Bug 44864

Summary: optionalNoCA not honored
Product: Tomcat 6 Reporter: André Cruz <andre.cruz>
Component: ConnectorsAssignee: Tomcat Developers Mailing List <dev>
Severity: major CC: ian, trscavo
Priority: P2    
Version: unspecified   
Target Milestone: default   
Hardware: PC   
OS: Linux   

Description André Cruz 2008-04-23 09:36:55 UTC
Even when SSLVerifyClient="optionalNoCA" is specified in the connector, invalid client certificates still lead to invalid SSL handshakes.

This is because SSL_get_verify_result(con->ssl) in sslnetwork.c still returns != X509_V_OK even though SSL_callback_SSL_verify() returns ok in these cases.
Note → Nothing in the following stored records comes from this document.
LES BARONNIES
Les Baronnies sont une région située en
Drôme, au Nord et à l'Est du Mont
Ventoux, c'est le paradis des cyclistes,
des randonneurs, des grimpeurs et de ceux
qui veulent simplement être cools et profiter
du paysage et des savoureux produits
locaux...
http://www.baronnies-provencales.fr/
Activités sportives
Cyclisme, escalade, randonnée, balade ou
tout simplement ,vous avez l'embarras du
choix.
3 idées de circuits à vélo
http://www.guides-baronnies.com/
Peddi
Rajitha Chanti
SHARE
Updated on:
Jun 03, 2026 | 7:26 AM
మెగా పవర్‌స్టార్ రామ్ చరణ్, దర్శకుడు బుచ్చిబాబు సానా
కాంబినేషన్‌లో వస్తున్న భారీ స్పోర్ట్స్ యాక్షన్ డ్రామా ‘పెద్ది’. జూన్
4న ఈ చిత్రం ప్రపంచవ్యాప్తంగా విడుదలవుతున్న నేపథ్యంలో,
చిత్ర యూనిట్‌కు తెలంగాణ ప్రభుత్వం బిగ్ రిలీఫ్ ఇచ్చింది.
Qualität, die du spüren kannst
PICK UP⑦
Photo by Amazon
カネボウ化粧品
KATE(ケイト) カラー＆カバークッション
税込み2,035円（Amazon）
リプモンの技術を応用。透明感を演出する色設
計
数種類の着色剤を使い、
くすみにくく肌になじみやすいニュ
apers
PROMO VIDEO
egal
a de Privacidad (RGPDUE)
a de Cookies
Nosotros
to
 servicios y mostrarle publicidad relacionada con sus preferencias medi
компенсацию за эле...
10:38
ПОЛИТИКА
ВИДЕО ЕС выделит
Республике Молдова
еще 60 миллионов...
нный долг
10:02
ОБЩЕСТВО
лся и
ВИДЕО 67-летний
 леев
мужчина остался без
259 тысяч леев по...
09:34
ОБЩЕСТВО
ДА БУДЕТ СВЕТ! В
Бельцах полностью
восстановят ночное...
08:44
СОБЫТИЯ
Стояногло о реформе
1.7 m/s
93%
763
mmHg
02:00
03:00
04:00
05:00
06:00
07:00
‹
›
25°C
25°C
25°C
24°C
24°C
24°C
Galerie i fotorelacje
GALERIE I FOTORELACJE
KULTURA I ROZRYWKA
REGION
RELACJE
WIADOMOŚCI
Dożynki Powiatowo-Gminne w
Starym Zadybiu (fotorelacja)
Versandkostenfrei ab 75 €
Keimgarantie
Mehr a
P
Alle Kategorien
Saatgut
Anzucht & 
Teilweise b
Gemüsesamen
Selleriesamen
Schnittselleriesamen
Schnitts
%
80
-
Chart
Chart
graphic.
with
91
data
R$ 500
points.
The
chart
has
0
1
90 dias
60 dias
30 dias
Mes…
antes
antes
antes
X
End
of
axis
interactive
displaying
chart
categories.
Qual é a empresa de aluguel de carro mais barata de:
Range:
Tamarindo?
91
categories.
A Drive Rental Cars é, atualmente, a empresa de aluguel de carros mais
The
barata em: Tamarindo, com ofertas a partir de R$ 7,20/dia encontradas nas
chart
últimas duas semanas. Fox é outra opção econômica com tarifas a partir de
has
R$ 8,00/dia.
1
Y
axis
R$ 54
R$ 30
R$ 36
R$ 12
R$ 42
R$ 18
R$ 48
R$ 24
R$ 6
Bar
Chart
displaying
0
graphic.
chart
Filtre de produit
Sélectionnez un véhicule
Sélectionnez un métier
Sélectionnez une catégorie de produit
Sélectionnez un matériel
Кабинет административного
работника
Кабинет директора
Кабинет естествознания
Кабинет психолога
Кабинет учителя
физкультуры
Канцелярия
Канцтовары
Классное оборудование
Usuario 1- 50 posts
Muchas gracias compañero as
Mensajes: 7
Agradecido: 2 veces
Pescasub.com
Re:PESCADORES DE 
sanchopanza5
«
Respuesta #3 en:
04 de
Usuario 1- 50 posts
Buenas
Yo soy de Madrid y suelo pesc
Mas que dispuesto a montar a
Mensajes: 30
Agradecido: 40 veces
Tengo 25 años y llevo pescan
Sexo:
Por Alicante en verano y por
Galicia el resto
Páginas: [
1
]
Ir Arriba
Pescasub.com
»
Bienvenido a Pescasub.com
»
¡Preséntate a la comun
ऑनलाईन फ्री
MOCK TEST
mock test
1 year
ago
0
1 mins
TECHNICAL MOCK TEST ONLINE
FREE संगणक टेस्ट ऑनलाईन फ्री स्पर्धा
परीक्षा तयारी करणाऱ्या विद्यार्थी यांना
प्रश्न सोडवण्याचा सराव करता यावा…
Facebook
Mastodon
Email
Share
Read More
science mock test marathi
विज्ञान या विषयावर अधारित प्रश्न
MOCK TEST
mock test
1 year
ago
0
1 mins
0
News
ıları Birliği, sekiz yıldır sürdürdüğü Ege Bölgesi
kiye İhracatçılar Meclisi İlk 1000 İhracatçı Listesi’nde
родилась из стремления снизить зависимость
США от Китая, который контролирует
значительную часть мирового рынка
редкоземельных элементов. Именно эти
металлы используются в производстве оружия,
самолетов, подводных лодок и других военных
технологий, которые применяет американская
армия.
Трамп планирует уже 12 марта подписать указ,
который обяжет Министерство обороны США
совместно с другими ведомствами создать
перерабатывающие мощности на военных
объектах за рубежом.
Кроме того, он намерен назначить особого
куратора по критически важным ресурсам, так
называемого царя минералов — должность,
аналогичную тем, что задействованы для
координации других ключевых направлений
There is an extra check in openssl itself which is returning the error.

The way this is dealt on mod_ssl in apache (ssl_engine_io.c) is: 

    if ((verify_result != X509_V_OK) ||
        if (ssl_verify_error_is_optional(verify_result) &&
            (sc->server->auth.verify_mode == SSL_CVERIFY_OPTIONAL_NO_CA))
            /* leaving this log message as an error for the moment,
             * according to the mod_ssl docs:
             * "level optional_no_ca is actually against the idea
             *  of authentication (but can be used to establish
             * SSL test pages, etc.)"
             * optional_no_ca doesn't appear to work as advertised
             * in 1.x
            ap_log_cerror(APLOG_MARK, APLOG_INFO, 0, c,
                          "SSL client authentication failed, "
                          "accepting certificate based on "
                          "\"SSLVerifyClient optional_no_ca\" "
            ssl_log_ssl_error(APLOG_MARK, APLOG_INFO, c->base_server);
        else {
            const char *error = sslconn->verify_error ?
                sslconn->verify_error :

            ap_log_cerror(APLOG_MARK, APLOG_INFO, 0, c,
                         "SSL client authentication failed: %s",
                         error ? error : "unknown");
            ssl_log_ssl_error(APLOG_MARK, APLOG_INFO, c->base_server);

            return ssl_filter_io_shutdown(filter_ctx, c, 1);

Even though verify_result is not OK, if optional_no_ca is specified, the request should be valid.

The release notes specify that bugs in this code should be filed under "Native:JNI" component but I could find it in the pull-down.
Comment 1 Mladen Turk 2008-07-23 01:11:24 UTC
This actually belongs to Connectors, not JK
Comment 2 Mladen Turk 2008-07-23 02:04:15 UTC
Should be fixed now. Can you verify by using the SVN trunk?
Comment 3 André Cruz 2008-07-23 04:31:21 UTC
Yes, it seems to work.

Comment 4 Tom Scavo 2008-07-23 07:31:02 UTC
What version of tomcat will incorporate this patch, do you know?  Thanks.